Well, you can’t generalize about this:

(1) If InnoDB storage engine, the primary key should not be too long;

(2) If it is MyISAM storage engine, there is little impact;

First take a simple chestnut to illustrate the prior knowledge.

Suppose there is a data table:

t(id PK, name KEY, sex, flag);

Among them:

(1) id is the primary key;

(2) Name has a common index;

Suppose there are four records in the table:

1, shenjian, m, A

3, zhangsan, m, A

5, lisi, m, A

9, wangwu, f, B

If the storage engine is MyISAM, its index and record structure looks like this:

(1) there is a separate area to store records;

(2) The structure of a primary key index is the same as that of a normal index, which stores Pointers to records.

Voice-over:

(1) Primary key indexes are not stored together with records, so they are Unclustered indexes;

(2) MyISAM can be without PK;

When MyISAM uses an index for retrieval, it first locates from the index tree to the record pointer, and then from the record pointer to the specific record.

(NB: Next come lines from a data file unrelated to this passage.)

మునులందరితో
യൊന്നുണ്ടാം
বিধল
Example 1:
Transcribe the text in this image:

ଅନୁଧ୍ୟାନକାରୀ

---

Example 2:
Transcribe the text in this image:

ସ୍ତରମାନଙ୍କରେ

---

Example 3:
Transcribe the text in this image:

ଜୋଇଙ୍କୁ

Voiceover: Regardless of the primary key index, or normal index, the process is the same.

InnoDB is different. Its indexes and records are structured like this:

(1) Primary key indexes are stored together with records;

(2) Normal indexes store primary keys;

Voice-over:

(1) Primary key indexes are stored together with records, so they are called Clustered indexes;

(2) InnoDB must have clustered indexes;

InnoDB can directly locate row records when querying through primary key indexes.

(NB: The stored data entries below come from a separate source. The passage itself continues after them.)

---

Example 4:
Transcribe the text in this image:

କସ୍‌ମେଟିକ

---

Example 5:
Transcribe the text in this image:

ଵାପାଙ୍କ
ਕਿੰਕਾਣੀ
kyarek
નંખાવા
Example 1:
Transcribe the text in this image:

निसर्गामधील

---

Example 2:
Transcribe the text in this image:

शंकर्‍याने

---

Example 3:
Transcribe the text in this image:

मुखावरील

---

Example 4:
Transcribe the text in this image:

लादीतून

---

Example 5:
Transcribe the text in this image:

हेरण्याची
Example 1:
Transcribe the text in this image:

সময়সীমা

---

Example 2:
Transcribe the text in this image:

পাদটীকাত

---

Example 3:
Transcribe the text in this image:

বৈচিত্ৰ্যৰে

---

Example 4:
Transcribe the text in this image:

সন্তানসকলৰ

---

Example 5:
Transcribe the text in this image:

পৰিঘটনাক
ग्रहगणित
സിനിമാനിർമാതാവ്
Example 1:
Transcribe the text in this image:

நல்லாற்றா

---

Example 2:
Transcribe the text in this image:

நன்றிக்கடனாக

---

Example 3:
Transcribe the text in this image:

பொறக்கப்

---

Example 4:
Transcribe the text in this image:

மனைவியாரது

However, if you use a common index, the primary key is first queried and the index tree is traversed from the primary key index.

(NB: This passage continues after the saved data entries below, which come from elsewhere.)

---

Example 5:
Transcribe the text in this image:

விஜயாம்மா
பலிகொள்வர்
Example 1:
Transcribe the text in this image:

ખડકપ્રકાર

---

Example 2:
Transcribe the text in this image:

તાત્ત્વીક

Anyway, why shouldn’t InnoDB’s primary key be too long?

Consider a user-centric scenario that contains service attributes such as ID number, ID MD5, name, and date of birth, all of which have query requirements.

The easiest way to think about design is:

  • Id card as the primary key

  • Index other attributes

user(id_code PK.

id_md5(index),

name(index),

birthday(index));

The index tree and row record structure are as follows:

  • Id_code aggregates indexes and associates row records

  • Other indexes that store the value of the ID_code attribute

Id number ID_code is a relatively long string, each index stores this value, in the case of large amount of data, memory precious, MySQL limited buffer, storage index and data will be reduced, disk I/O probability will increase.

Voice-over: At the same time, the disk space taken up by the index also increases.

In this case, an id increment column with no service meaning should be added:

  • Clustered indexes with id increment columns associated with row records

  • Other indexes that store ID values

user(id PK auto inc.

id_code(index),

id_md5(index),

name(index),

birthday(index));

As a result, the limited buffer can buffer more index and row data, reducing the frequency of disk I/OS and increasing overall performance.

conclusion

(1) MyISAM indexes and data are stored separately, index leaves store Pointers, and primary key indexes are not much different from ordinary indexes;

(2) InnoDB’s clustered index and data row are stored in a unified way. Clustered index stores data row itself, and common index stores primary key.

(3) InnoDB does not recommend using too long fields as PK (you can add a self-increasing key PK in this case), MyISAM does not matter;

I hope that answers the question of our water friend.